If you ever travel to Monetta City, be sure to visit Faraway Lane. Walk past the glittering new shops, and the shoppers in their bright silk dresses and top hats, and you'll find a cozy stone shop at the end of the street. This shop isn't grand and mighty like the other shops. It won't sniff and turn you away if your clothes aren't the latest fashion. It's a grandmotherly old shop that shakes its head at the prancing and preening of the younger shops, and invites you in instead. It holds no wares in its windows; it hardly has windows at all. But it has a warm and wide wooden door, with a shingle hanging above—Alessia Day, maker of dreams.
Don't ponder the sign's message too long—it means exactly what it says. Just slip inside, shut the door behind you, and look. Don't breathe too deeply, unless you want a week of crazy dreams, but allow yourself one gasp of astonishment. You won't be able to stop yourself. No living person has failed to feel awe toward the rows and rows of shelves, longer than streets and taller than palaces, filled to bursting with glass bottles in such bright colors that the dresses in the other shops' windows would weep in envy. Some bottles are the size of thumbnails. Most fit comfortably in the palm. Some are as large as breadboxes or steamer trunks or carriage horses, but the shelves manage to fit them all. And each bottle is filled to the brim with dreams.
If you don't understand, ask Alessia Day. You'll find her at a counter half a mile from the door, polishing bottles and humming a song you've heard but can't remember. She's an old woman now, and proud of it, but squint your eyes and start to daydream, and you'll see her as I remember her—a willow-wand girl with shining brown hair and eyes that sparkle with half-formed jokes.
Tell this girl how pretty she is (she'll laugh and call you crazy) and ask about her dreams. She'll tell you of her stock and sell you any dream you ask for—daydreams and pipe dreams, dreams of love, dreams of adventure, dreams of loved ones lost and loved ones found and people you've never met but wish you had. She'll show you dreams of lush and perfect islands, dreams where fishes fly through the air, and dreams where people swim the seas with fishes' tails. She'll pull down dreams that last a second but linger a lifetime, dreams that fill a month of stormy nights, dreams that fade on waking and dreams that drown out memories. If you let her, she'll talk of dreams until you drift off, and she'll bottle up your dream while you doze.
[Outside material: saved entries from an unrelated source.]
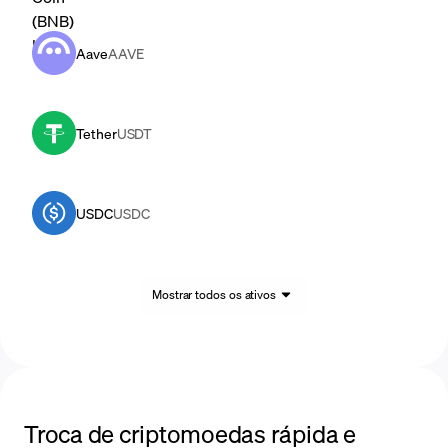
Aave
AAVE
Tether
USDT
USDC
USDC
Mostrar todos os ativos
Troca de criptomoedas rápida e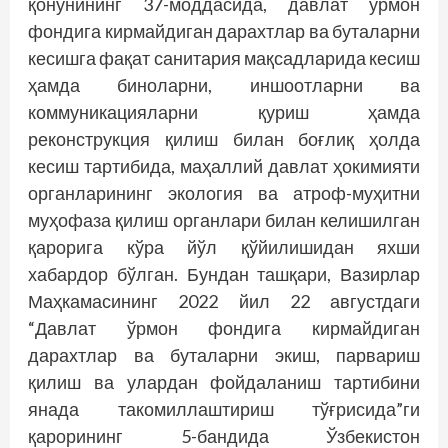
қонунининг 37-моддасида, давлат ўрмон
фондига кирмайдиган дарахтлар ва буталарни
кесишга фақат санитария мақсадларида кесиш
ҳамда биноларни, иншоотларни ва
коммуникацияларни қуриш ҳамда
реконструкция қилиш билан боғлиқ ҳолда
кесиш тартибида, маҳаллий давлат ҳокимияти
органларининг экология ва атроф-муҳитни
муҳофаза қилиш органлари билан келишилган
қарорига кўра йўл қўйилишидан яхши
хабардор бўлган. Бундан ташқари, Вазирлар
Маҳкамасининг 2022 йил 22 августдаги
“Давлат ўрмон фондига кирмайдиган
дарахтлар ва буталарни экиш, парвариш
қилиш ва улардан фойдаланиш тартибини
янада такомиллаштириш тўғрисида”ги
қарорининг 5-бандида Ўзбекистон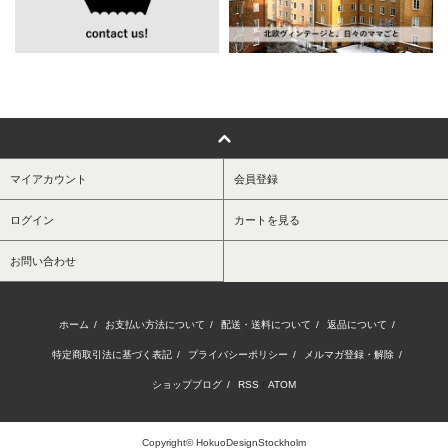
マイアカウント
会員登録
ログイン
カートを見る
お問い合わせ
ホーム
/
お支払い方法について
/
配送・送料について
/
返品について
/
特定商取引法に基づく表記
/
プライバシーポリシー
/
メルマガ登録・解除
/
ショップブログ
/
RSS
/
ATOM
Copyright© HokuoDesignStockholm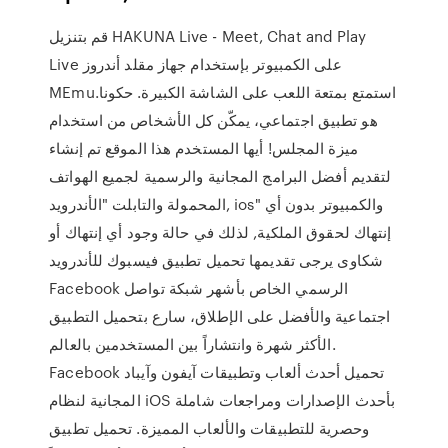
قم بتنزيل HAKUNA Live - Meet, Chat and Play
Live على الكمبيوتر بإستخدام جهاز مقلد أندروز
MEmu.استمتع بمتعة اللعب على الشاشة الكبيرة. حكونا
هو تطبيق اجتماعي، يمكّن كل الأشخاص من استخدام
ميزة المجلس! أيها المستخدم هذا الموقع تم إنشاء
لتقديم أفضل البرامج المجانية والرسمية لجميع الهواتف
المحمولة والتابلت "الأندرويد, ios" والكمبيوتر بدون أي
إنتهاك لحقوق الملكية, لذلك في حالة وجود أي إنتهاك أو
شكاوى يرجى تقديمها تحميل تطبيق فيسبوك للأندرويد
Facebook الرسمي الخاص بأشهر شبكة تواصل
اجتماعية والأفضل على الإطلاق، سارع بتحميل التطبيق
الأكثر شهرة وانتشاراً بين المستخدمين بالعالم.
Facebook تحميل أحدث ألعاب وتطبيقات آيفون وآيباد
المجانية لنظام iOS بأحدث الإصدارات ومراجعات شاملة
وحصرية للتطبيقات والألعاب المميزة. تحميل تطبيق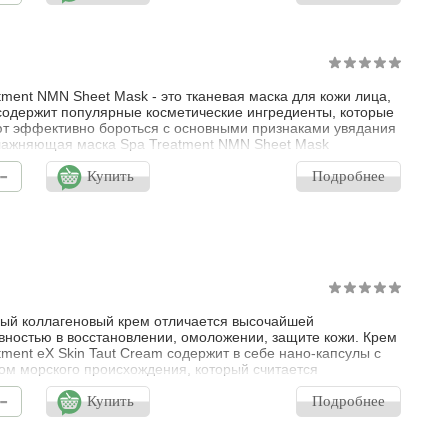
ции и препятствует старению кожи. Также увлажняющая
 для кожи содержи
tment NMN Sheet Mask - это тканевая маска для кожи лица,
содержит популярные косметические ингредиенты, которые
т эффективно бороться с основными признаками увядания
лажняющая маска Spa Treatment NMN Sheet Mask
вливает водный баланс на клеточном уровне, разглаживает
-
 возвращает коже упругость, гладкость и сияние.
Купить
Подробнее
уется использовать в комплексе с Косметическим гелем с
ами гиалуронов
ый коллагеновый крем отличается высочайшей
ностью в восстановлении, омоложении, защите кожи. Крем
tment eX Skin Taut Cream содержит в себе нано-капсулы с
ом морского происхождения, который считается
ьно близким к естественному белку человеческой кожи
-
. Морской коллаген – один из наиболее действенных
Купить
Подробнее
тов, для разглаживания эпидермиса и его обновления на
м уровне. Пептид легко у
But if you're smart (I know you are) you'll step to the counter with a clear glass bottle, empty of everything but air, and ask for her story instead. She'd distill it in a dream for you, and be glad to do it—I once saw her whip it up in half a minute, and I'll bet she's even faster now. Buy the dream, but don't drink it right away. You won't be ready for it. Linger in the shop a while. Hear the story first from Alessia Day's lips, in that voice of hers that's sweeter than singing.
You won't believe half of it, but when you stagger from the shop and wander the empty, starlit streets, you'll ponder over passages until you stumble into bed at sunrise. And when you wake, the world will be different—you'll see tiny footprints on the windowsills, know things about the shadows on the walls, tip your hat to creatures in the corner of your eye, and realize there is another color no one else can see. You'll laugh and call it your imagination, but every second Tuesday, you'll start to wonder if the old woman was right, if the things she told you were true.
If you drink the dream she made, you'll know. I'll understand if you don't—some things are easier not to know. But if you do, and dream through her story, come to my house and ring the bell. My man will let you in—he'll know you by the wonder on your face. He'll bring you to my study, set you in my oldest, softest chair, and get us both settled with a steaming pot of tea. Then, once you've finished babbling, I'll close my eyes and tell you my part in the tale.